Mumbai’s Jewish heritage attracts tourists


Bombay’s merchant prince and philanthropist David Sassoon arrived in the city in 1832 after fleeing Baghdad due to persecution by Iraqi ruler Dawud Pasha. “At a stopover in Bushire, a port town in south west Iran, he went to a palmist and asked for advice about where he could make his fortune. The palmist suggested India,” says Ralphy Jhirad, a Bene Israeli Jew, while standing at the foot of a towering marble statue of Sassoon in the foyer of the David Sassoon Library and Reading Room.

In the last 30 years, Ralphy and his wife, Yael, have related this tale to countless Jewish tourists curious to know more about the community’s 2000-year-old history in India. As India’s most celebrated Baghdadi Jew, who amassed immense wealth and set up a trading empire straddling both Asia and Europe, the Sassoon patriarch is a captivating figure for foreign visitors. Ralphy equates David Sassoon with Mayer Amschel Rothschild, a European Jew, who established an international banking family through his five sons. “The Sassoon family was called the Rothschilds of the East because David placed his three sons in England, China and Japan and then traded with those countries through them,” he explains.

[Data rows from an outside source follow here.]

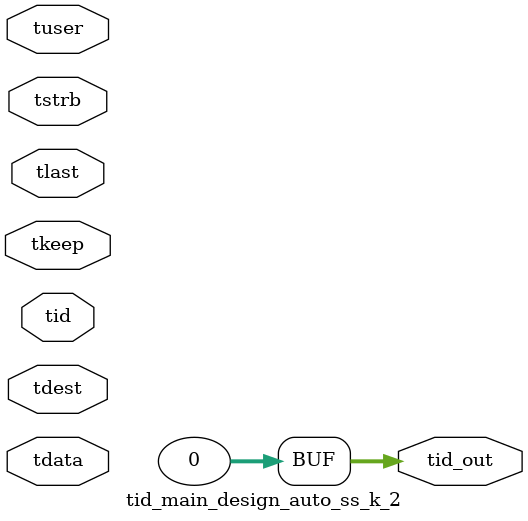
<source format=v>


`timescale 1ps/1ps

module tid_main_design_auto_ss_k_2 #
(
parameter C_S_AXIS_TID_WIDTH   = 1,
parameter C_S_AXIS_TUSER_WIDTH = 0,
parameter C_S_AXIS_TDATA_WIDTH = 0,
parameter C_S_AXIS_TDEST_WIDTH = 0,
parameter C_M_AXIS_TID_WIDTH   = 32
)
(
input  [(C_S_AXIS_TID_WIDTH   == 0 ? 1 : C_S_AXIS_TID_WIDTH)-1:0       ] tid,
input  [(C_S_AXIS_TDATA_WIDTH == 0 ? 1 : C_S_AXIS_TDATA_WIDTH)-1:0     ] tdata,
input  [(C_S_AXIS_TUSER_WIDTH == 0 ? 1 : C_S_AXIS_TUSER_WIDTH)-1:0     ] tuser,
input  [(C_S_AXIS_TDEST_WIDTH == 0 ? 1 : C_S_AXIS_TDEST_WIDTH)-1:0     ] tdest,
input  [(C_S_AXIS_TDATA_WIDTH/8)-1:0 ] tkeep,
input  [(C_S_AXIS_TDATA_WIDTH/8)-1:0 ] tstrb,
input                                                                    tlast,
output [(C_M_AXIS_TID_WIDTH   == 0 ? 1 : C_M_AXIS_TID_WIDTH)-1:0       ] tid_out
);

assign tid_out = {1'b0};

endmodule


</source>
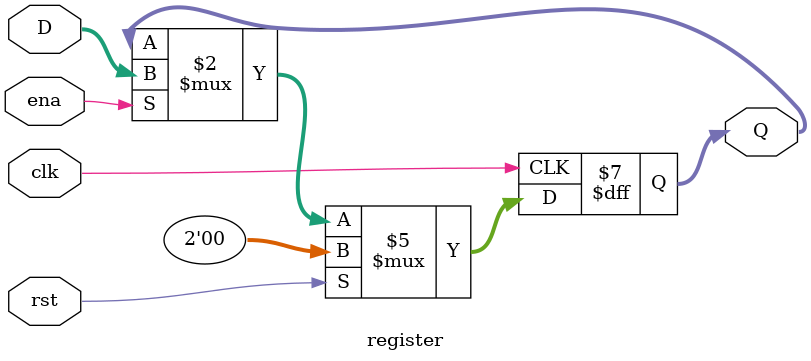
<source format=v>
`timescale 1ns / 1ps
`default_nettype none //helps catch typo-related bugs
module register(rst, ena, clk, D, Q);

	//parameter definitions
	parameter SIZE = 2;
	
	//port definitions
	input wire rst, clk, ena;
	input wire [(SIZE - 1):0] D;
	output reg [(SIZE - 1):0] Q;
	
	//sequential logic
	always @(posedge clk) begin
		if (rst)
			Q <= 0;
		else if (ena)
			Q <= D;
	end

endmodule
`default_nettype wire //some Xilinx IP requires that the default_nettype be set to wire

</source>
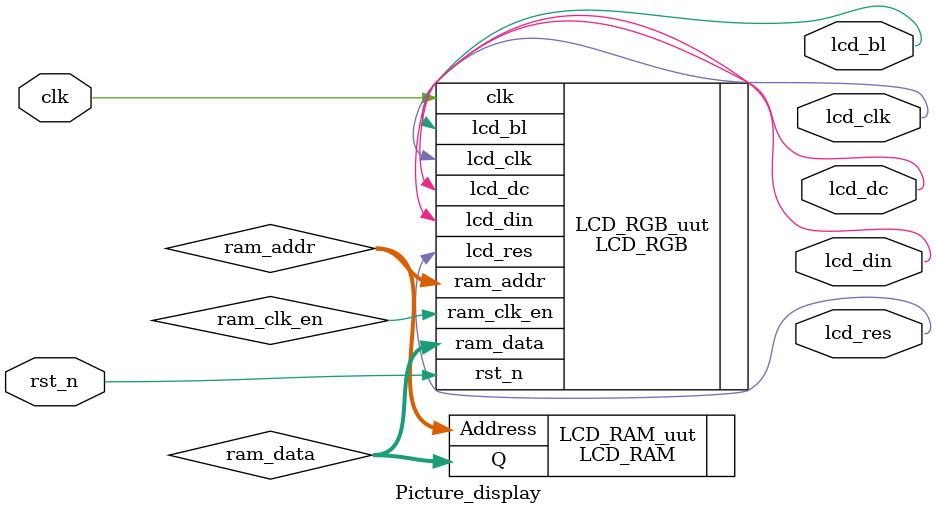
<source format=v>
module Picture_display
(
input					clk,			//12MHzÏµÍ³Ê±ÖÓ
input					rst_n,			//ÏµÍ³¸´Î»£¬µÍÓÐÐ§

output					lcd_res,		//LCDÒº¾§ÆÁ¸´Î»
output					lcd_bl,			//LCD±³¹â¿ØÖÆ
output					lcd_dc,			//LCDÊý¾ÝÖ¸Áî¿ØÖÆ
output					lcd_clk,		//LCDÊ±ÖÓÐÅºÅ
output					lcd_din			//LCDÊý¾ÝÐÅºÅ
);

/*
±¾Àý³ÌÊ¹ÓÃÐ¡½ÅÑ¾ºËÐÄ°åÇý¶¯µ×°åÉÏµÄÒº¾§ÆÁ£¨1.8´ç 128*160 RGB TFT_LCD£©ÊµÏÖµ¥É«Í¼Æ¬ÏÔÊ¾
Éè¼ÆÖÐ°üº¬Á½²¿·Ö£º
1.´®ÐÐÒº¾§ÆÁÇý¶¯Ä£¿é£¬ÆÁ²ÎÊýÅäÖÃºÍÊý¾ÝµÄ´«Êä£»
2.RAMÄ£¿é£¬ÕâÀïÊ¹ÓÃµÄ·Ö²¼Ê½RAM£¬´æ´¢Í¼Æ¬Êý¾Ý£»
Ê×ÏÈ½«Í¼Æ¬È¡Ä£Éú³ÉmemÎÄ¼þ£¬RAM³õÊ¼»¯ÎªmemÎÄ¼þµÄÊý¾Ý£¬LCDÇý¶¯Ä£¿éÉÏµç³õÊ¼»¯LCD£¬È»ºó´ÓRAMÖÐ¶ÁÈ¡Êý¾ÝÍ¨¹ýSPIÊ±Ðò·¢¸øLCD¡£
*/

wire			ram_clk_en;
wire	[7:0]	ram_addr;
wire	[131:0]	ram_data;
LCD_RGB LCD_RGB_uut
(
.clk				(clk		),	//12MHzÏµÍ³Ê±ÖÓ
.rst_n				(rst_n		),	//ÏµÍ³¸´Î»£¬µÍÓÐÐ§

.ram_clk_en			(ram_clk_en	),  //RAMÊ±ÖÓÊ¹ÄÜ
.ram_addr			(ram_addr	),  //RAMµØÖ·ÐÅºÅ
.ram_data			(ram_data	),  //RAMÊý¾ÝÐÅºÅ

.lcd_res			(lcd_res	),  //LCDÒº¾§ÆÁ¸´Î»
.lcd_bl				(lcd_bl		),  //LCD±³¹â¿ØÖÆ
.lcd_dc				(lcd_dc		),  //LCDÊý¾ÝÖ¸Áî¿ØÖÆ
.lcd_clk			(lcd_clk	),	//LCDÊ±ÖÓÐÅºÅ
.lcd_din			(lcd_din	)	//LCDÊý¾ÝÐÅºÅ
);

LCD_RAM LCD_RAM_uut
( 
.Address			(ram_addr	),	//RAMµØÖ·ÐÅºÅ
.Q					(ram_data	)	//RAMÊý¾ÝÐÅºÅ
);

endmodule

</source>
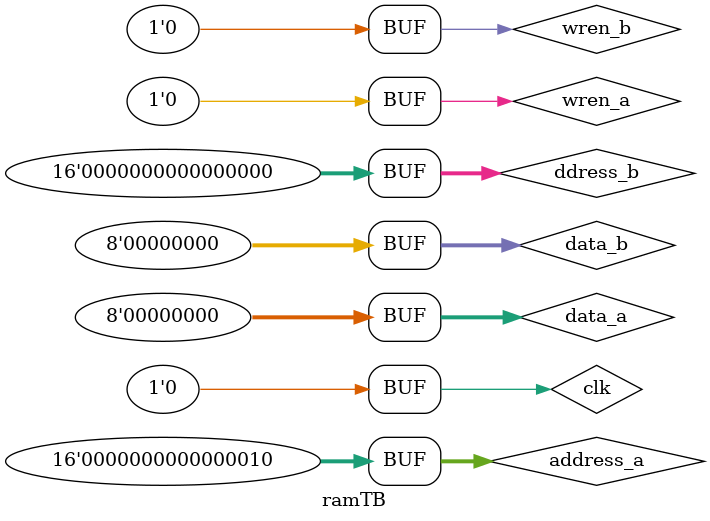
<source format=sv>
`timescale 1ns / 1ps
module ramTB();

    logic [15:0]address_a = 16'b0;
	logic [15:0]ddress_b = 16'b0;
	logic clk;
	logic [7:0]data_a = 8'b0;
    logic[7:0] data_b = 8'b0;
    logic wren_a = 1'b0;
    logic wren_b = 1'b0;
	logic [7:0] q_a;
    logic[7:0] q_b; 

	 
	 
 sdram sdram(address_a,address_b,clk,~clk,
				data_a,data_b,wren_a,wren_b,
				q_a,q_b);

    initial begin
 
        address_a <= 16'b01;
        #10;
        
        address_a <= 16'b10;
        #10;
    end

    always begin
	    clk <= 1; #5; clk <= 0; #5;
    end

endmodule
</source>
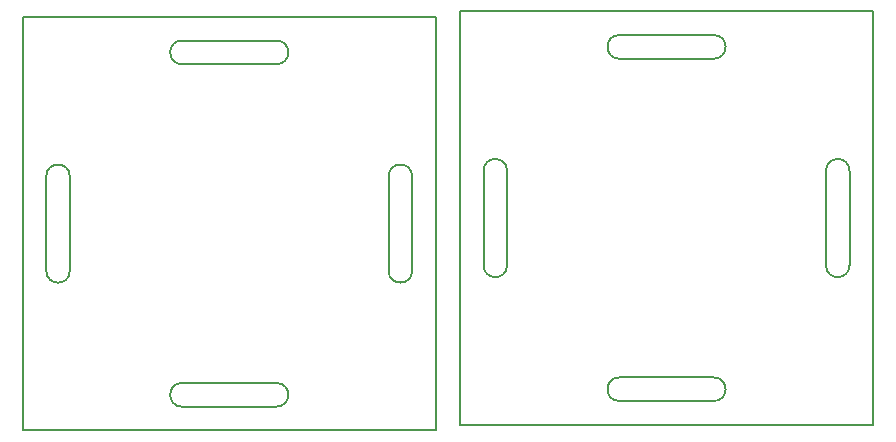
<source format=gbr>
G04 #@! TF.GenerationSoftware,KiCad,Pcbnew,(5.1.2-1)-1*
G04 #@! TF.CreationDate,2019-05-13T21:41:13-07:00*
G04 #@! TF.ProjectId,top_base,746f705f-6261-4736-952e-6b696361645f,rev?*
G04 #@! TF.SameCoordinates,Original*
G04 #@! TF.FileFunction,Profile,NP*
%FSLAX46Y46*%
G04 Gerber Fmt 4.6, Leading zero omitted, Abs format (unit mm)*
G04 Created by KiCad (PCBNEW (5.1.2-1)-1) date 2019-05-13 21:41:13*
%MOMM*%
%LPD*%
G04 APERTURE LIST*
%ADD10C,0.200000*%
G04 APERTURE END LIST*
D10*
X130295625Y-122720000D02*
X130295625Y-87720000D01*
X130295625Y-122720000D02*
X165295625Y-122720000D01*
X163290000Y-109220000D02*
G75*
G02X161290000Y-109220000I-1000000J0D01*
G01*
X163290000Y-109220000D02*
X163290000Y-101220000D01*
X143795626Y-91725625D02*
G75*
G02X143795626Y-89725625I0J1000000D01*
G01*
X151795625Y-91725625D02*
X143795626Y-91725625D01*
X151795625Y-89725625D02*
G75*
G02X151795625Y-91725625I0J-1000000D01*
G01*
X151795625Y-89725625D02*
X143795626Y-89725625D01*
X134301250Y-109220001D02*
G75*
G02X132301250Y-109220001I-1000000J0D01*
G01*
X134301250Y-101220000D02*
X134301250Y-109220001D01*
X165295625Y-122720000D02*
X165295625Y-87720000D01*
X132301250Y-101220000D02*
G75*
G02X134301250Y-101220000I1000000J0D01*
G01*
X132301250Y-101220000D02*
X132301250Y-109220001D01*
X130295625Y-87720000D02*
X165295625Y-87720000D01*
X143795626Y-120714375D02*
X151795625Y-120714375D01*
X151795625Y-118714375D02*
G75*
G02X151795625Y-120714375I0J-1000000D01*
G01*
X143795626Y-118714376D02*
X151795625Y-118714376D01*
X143795626Y-120714374D02*
G75*
G02X143795626Y-118714376I0J999999D01*
G01*
X161290000Y-101220000D02*
G75*
G02X163290000Y-101220000I1000000J0D01*
G01*
X161290000Y-109220000D02*
X161290000Y-101220000D01*
X106770001Y-121184375D02*
X114770000Y-121184375D01*
X114770000Y-119184375D02*
G75*
G02X114770000Y-121184375I0J-1000000D01*
G01*
X124264375Y-109690000D02*
X124264375Y-101690000D01*
X97275625Y-109690001D02*
G75*
G02X95275625Y-109690001I-1000000J0D01*
G01*
X97275625Y-101690000D02*
X97275625Y-109690001D01*
X93270000Y-88190000D02*
X128270000Y-88190000D01*
X114770000Y-90195625D02*
G75*
G02X114770000Y-92195625I0J-1000000D01*
G01*
X126264375Y-109690000D02*
X126264375Y-101690000D01*
X106770001Y-119184376D02*
X114770000Y-119184376D01*
X106770001Y-92195625D02*
G75*
G02X106770001Y-90195625I0J1000000D01*
G01*
X93270000Y-123190000D02*
X128270000Y-123190000D01*
X95275625Y-101690000D02*
G75*
G02X97275625Y-101690000I1000000J0D01*
G01*
X124264375Y-101690000D02*
G75*
G02X126264375Y-101690000I1000000J0D01*
G01*
X106770001Y-121184374D02*
G75*
G02X106770001Y-119184376I0J999999D01*
G01*
X95275625Y-101690000D02*
X95275625Y-109690001D01*
X114770000Y-90195625D02*
X106770001Y-90195625D01*
X114770000Y-92195625D02*
X106770001Y-92195625D01*
X126264375Y-109690000D02*
G75*
G02X124264375Y-109690000I-1000000J0D01*
G01*
X93270000Y-123190000D02*
X93270000Y-88190000D01*
X128270000Y-123190000D02*
X128270000Y-88190000D01*
M02*

</source>
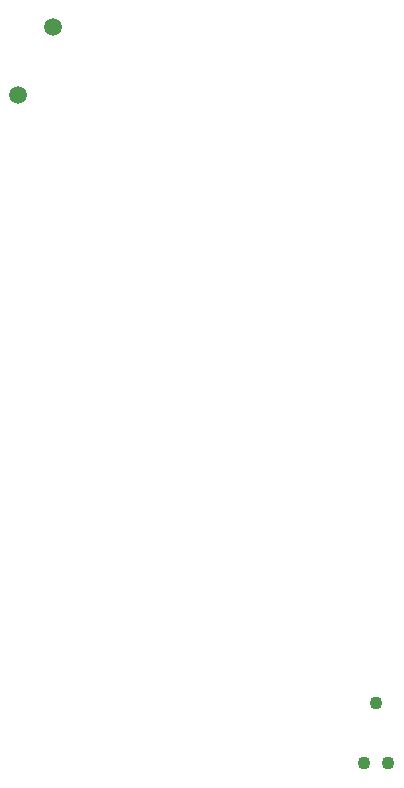
<source format=gts>
G04 #@! TF.GenerationSoftware,KiCad,Pcbnew,(6.0.8)*
G04 #@! TF.CreationDate,2022-11-13T23:10:32+08:00*
G04 #@! TF.ProjectId,SI_FRL,53495f46-524c-42e6-9b69-6361645f7063,rev?*
G04 #@! TF.SameCoordinates,Original*
G04 #@! TF.FileFunction,Soldermask,Top*
G04 #@! TF.FilePolarity,Negative*
%FSLAX46Y46*%
G04 Gerber Fmt 4.6, Leading zero omitted, Abs format (unit mm)*
G04 Created by KiCad (PCBNEW (6.0.8)) date 2022-11-13 23:10:32*
%MOMM*%
%LPD*%
G01*
G04 APERTURE LIST*
%ADD10C,1.502000*%
%ADD11C,1.092600*%
G04 APERTURE END LIST*
D10*
X250950000Y-5080000D03*
X253875000Y640000D03*
D11*
X282216000Y-61640000D03*
X280184000Y-61640000D03*
X281200000Y-56560000D03*
M02*

</source>
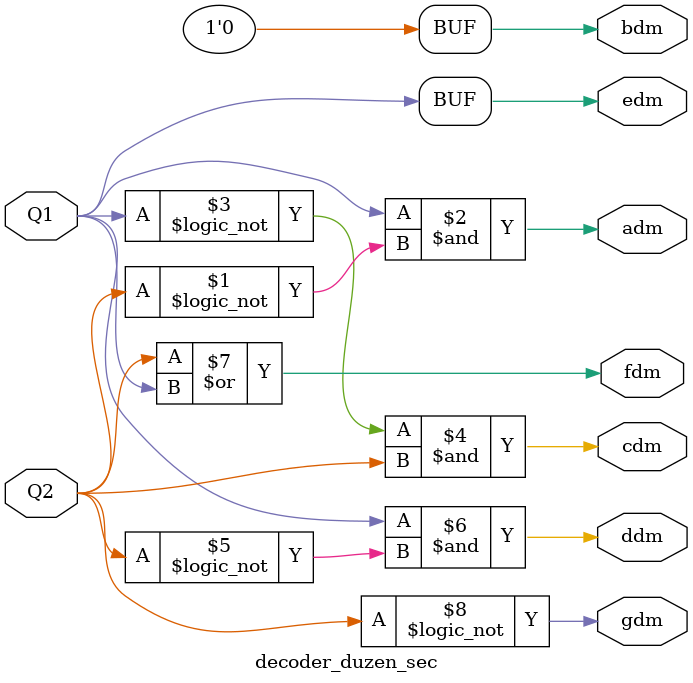
<source format=v>
module decoder_duzen_sec(Q1, Q2, adm, bdm, cdm, ddm, edm, fdm, gdm);

	input Q1, Q2;
	output adm, bdm, cdm, ddm, edm, fdm, gdm;
	
	//LED A
	and(adm, Q1, !Q2);
	
	//LED B
	and(bdm, 0);
	
	//LED C
	and(cdm, !Q1, Q2);
	
	//LED D
	and(ddm, Q1, !Q2);
	
	//LED E
	and(edm, Q1);
	
	//LED F
	or(fdm, Q2, Q1);
	
	// LED G
	and(gdm, !Q2);

endmodule



</source>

Yael calls Ralphy one of the “pioneers” of Jewish tourism in India because he conducted his first big tour for a British rabbi and his 45 congregants as far back as 1985. He then approached the tourism department and convinced them to include a Jewish module in the tour guides’ course. “They liked the idea,” recalls Ralphy, who drafted the syllabus and became a faculty member. Yael took the course and is today listed on Mumbai’s Tourist Guides Association (TOGA) website. She says over a 100 tourists approach her for the Jewish heritage tour each season.